Groundwater pumping in South County stirs talk of restrictions
After seven years of limitations on filling Success Dam above Porterville due to earthquake safety concerns, the US Army Corps Of Engineers is expected to lift the restrictions this fall according to several local informed sources.
That would be some rare good news in this – another drought year – because if it does rain this winter “we can capture more surface water instead of continued all-out ground water pumping” says local water expert Dick Schafer.
“But I am afraid even with several good years we are too far behind on the overdraft of our groundwater (below Porterville) to make it up” says Schafer, a Visalia civil engineer.
Instead, two local water districts are in discussion on a possible locally
organized groundwater management plan that could potentially take several directions says Schafer
A task force comprised of landowners continues to meet every few months to talk through the growing concern over groundwater depletion within the Lower Tule River and Pixley irrigation districts and to determine what can be done to correct the problem says the latest issue of the Friant Water Users newspaper.
“This is entirely a landowner driven effort,” said Dan Vink, General Manager. “The district is simply helping facilitate the process.”
The task force is exploring a variety of options ranging from new supplies to conservation to even the possibility of self-imposed regulation if that is what is necessary to preserve the underground water supply.
It has been agreed that the current rate of use is “not sustainable.” Some parts of the water district like lands west of Pixley have seen their water table drop to 280 ft. below ground compared to around 170 ft. in 2008 according to the district groundwater maps.
Vink says while water is traditionally considered a private property issue “it’s a common pool out there that is quickly depleting.”
Vink adds “in the past 10 years the south county has seen both more permanent plantings and a more intense dairy industry.”
“I have guys coming to me and saying our wells our collapsing and we are seeing signs of land subsidence. There is just a lot of pumping going on.”
Schafer says “the growth in plantings of dairy feed from corn silage to alfalfa and other grains is a good amount of the problem in southern Tulare County.”
The 2012 Tulare County Crop Report says acreage of these three key feed gains totaled around 429,00 acres.By contrast 18 years ago in the 1994 crop report – these three grains grown in the county totaled 189,000 acres.
Add to the increased acreage the fact that most feed crops take double per acre what is required to water citrus or nuts, says Schafer.
Vink adds that “I’d say in the past five to six years we have experienced a groundwater crisis and now it’s turning into a disaster.”
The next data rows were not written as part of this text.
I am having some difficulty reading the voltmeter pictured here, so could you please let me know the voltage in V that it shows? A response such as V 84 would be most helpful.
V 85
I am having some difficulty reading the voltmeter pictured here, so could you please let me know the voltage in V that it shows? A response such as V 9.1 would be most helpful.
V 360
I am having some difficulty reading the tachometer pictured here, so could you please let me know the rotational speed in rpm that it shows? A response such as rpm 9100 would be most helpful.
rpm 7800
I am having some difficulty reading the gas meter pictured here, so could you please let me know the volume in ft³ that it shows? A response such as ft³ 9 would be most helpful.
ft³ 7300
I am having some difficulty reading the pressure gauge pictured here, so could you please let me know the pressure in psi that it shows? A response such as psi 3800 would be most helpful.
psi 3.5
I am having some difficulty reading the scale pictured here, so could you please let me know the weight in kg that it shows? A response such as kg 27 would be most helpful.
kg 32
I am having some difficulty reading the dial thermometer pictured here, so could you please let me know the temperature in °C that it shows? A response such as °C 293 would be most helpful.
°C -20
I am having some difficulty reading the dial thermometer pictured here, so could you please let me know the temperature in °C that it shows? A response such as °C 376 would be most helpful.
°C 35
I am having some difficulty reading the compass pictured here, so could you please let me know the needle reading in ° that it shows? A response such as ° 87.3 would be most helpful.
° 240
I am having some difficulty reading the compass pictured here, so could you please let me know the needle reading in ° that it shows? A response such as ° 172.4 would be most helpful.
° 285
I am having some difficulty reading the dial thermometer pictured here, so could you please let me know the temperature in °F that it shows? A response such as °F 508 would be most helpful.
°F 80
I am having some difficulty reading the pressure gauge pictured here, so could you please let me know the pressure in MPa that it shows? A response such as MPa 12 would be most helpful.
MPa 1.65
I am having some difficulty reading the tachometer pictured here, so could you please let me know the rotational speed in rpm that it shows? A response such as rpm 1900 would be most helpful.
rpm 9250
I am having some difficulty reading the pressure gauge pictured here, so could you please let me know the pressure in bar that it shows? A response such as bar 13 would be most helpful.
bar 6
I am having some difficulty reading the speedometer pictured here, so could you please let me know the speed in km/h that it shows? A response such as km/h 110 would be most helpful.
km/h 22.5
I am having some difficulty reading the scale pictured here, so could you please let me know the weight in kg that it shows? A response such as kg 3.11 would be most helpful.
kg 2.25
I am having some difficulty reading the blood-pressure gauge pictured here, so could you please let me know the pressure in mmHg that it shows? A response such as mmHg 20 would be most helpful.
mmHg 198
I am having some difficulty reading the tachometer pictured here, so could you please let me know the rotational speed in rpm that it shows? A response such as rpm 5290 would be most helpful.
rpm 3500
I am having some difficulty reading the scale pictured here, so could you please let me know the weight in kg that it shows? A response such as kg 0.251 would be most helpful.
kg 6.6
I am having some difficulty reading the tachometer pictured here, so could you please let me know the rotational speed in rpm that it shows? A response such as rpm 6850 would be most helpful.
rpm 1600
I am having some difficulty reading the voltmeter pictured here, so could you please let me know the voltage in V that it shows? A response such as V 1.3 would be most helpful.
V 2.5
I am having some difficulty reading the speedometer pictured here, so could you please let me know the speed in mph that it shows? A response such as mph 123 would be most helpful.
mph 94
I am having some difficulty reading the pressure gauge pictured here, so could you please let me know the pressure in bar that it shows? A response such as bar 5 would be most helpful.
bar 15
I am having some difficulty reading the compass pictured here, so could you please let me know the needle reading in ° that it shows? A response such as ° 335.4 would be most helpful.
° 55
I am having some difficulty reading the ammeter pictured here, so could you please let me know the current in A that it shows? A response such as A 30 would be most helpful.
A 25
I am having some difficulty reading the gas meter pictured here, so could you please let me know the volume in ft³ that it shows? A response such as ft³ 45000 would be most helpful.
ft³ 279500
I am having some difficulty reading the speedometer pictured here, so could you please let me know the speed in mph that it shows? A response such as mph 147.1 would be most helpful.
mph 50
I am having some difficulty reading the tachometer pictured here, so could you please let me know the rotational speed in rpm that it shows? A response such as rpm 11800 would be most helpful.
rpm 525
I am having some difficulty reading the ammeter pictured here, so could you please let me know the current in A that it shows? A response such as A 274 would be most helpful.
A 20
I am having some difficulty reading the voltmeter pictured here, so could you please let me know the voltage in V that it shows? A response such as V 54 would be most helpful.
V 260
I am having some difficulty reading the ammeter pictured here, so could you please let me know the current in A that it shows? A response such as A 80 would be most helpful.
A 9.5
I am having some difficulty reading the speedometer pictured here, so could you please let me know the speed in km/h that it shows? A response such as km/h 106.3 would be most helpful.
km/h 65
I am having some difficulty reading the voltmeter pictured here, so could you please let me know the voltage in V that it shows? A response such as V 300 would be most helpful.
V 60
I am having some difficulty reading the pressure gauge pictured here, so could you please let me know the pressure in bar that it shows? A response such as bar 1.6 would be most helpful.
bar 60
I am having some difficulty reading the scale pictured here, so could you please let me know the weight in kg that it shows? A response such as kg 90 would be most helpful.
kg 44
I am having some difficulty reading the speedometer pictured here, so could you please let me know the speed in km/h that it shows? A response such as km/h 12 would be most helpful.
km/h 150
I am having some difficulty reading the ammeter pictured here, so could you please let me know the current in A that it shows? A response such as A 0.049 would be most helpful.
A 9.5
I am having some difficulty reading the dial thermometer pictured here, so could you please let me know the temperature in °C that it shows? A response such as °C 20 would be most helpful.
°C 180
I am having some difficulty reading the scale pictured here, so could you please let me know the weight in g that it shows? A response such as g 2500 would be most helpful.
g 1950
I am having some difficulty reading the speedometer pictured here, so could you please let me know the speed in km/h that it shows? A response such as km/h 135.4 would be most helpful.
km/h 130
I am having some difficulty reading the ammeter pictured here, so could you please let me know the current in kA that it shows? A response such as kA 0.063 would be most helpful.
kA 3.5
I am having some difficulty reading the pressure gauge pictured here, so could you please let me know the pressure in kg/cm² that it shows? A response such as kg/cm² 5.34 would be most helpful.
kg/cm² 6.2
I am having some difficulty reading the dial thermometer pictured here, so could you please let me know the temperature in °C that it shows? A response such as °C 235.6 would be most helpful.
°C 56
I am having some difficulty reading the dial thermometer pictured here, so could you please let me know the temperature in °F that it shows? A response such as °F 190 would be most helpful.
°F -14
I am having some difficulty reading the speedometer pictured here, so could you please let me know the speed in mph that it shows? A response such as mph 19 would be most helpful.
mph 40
Something has to be done agree the two leaders and that something won’t be any fun.
Paid Not To Farm?
Schafer says the two hottest ideas being floated right now would be that existing farm owners would pool money to pay other farm owners not to farm. An alternate would be to eliminate double cropping. A second plan following what is happening in southern California – would be some kind of well monitoring and allocation – meters for example.
“Right now it’s who can drill the deepest” shrugs Schafer.
Schafer says the district will likely work to organize a local management plan under state groundwater management legislation. Locals want to try to do this themselves rather than have the state step in.
Regarding Success Dam, allowing the 82,000 acre/ft. reservoir to fill would be a boost to efforts to stem the groundwater depletion. But in many years not enough rain comes down to allow the reservoir to store up to capacity. In 2012 the dam filled to 65,000 acre/ft. and this water year only around 30,000 acre/ft. was stored.The average yield is around 40,000 acre ft. Farmers got only a few weeks of irrigation run this year and to bring their crop in – turned to the pumps.
Dam Safety Official Word Coming
Last year the Corp made preliminary determination that dam safety was not a critical issue after several years of study and a eye-popping price tag to replace the dam.
Schafer says now the Corp schedule calls for report on dam safety to be given to the Corp’s Senior Operations Group that is said to suggest lifting of the restrictions
The Corp brass will give the official word in November, he says. Schafer expects a project to widen the spillway to capture a potential 1 in 10,000 year flood – will go forward. “They have a 44 ft. widening plan on their desk ready to go.”
But they will drop the plan to spend $500 million to replace the dam that cost $14 million to build in the 1960s.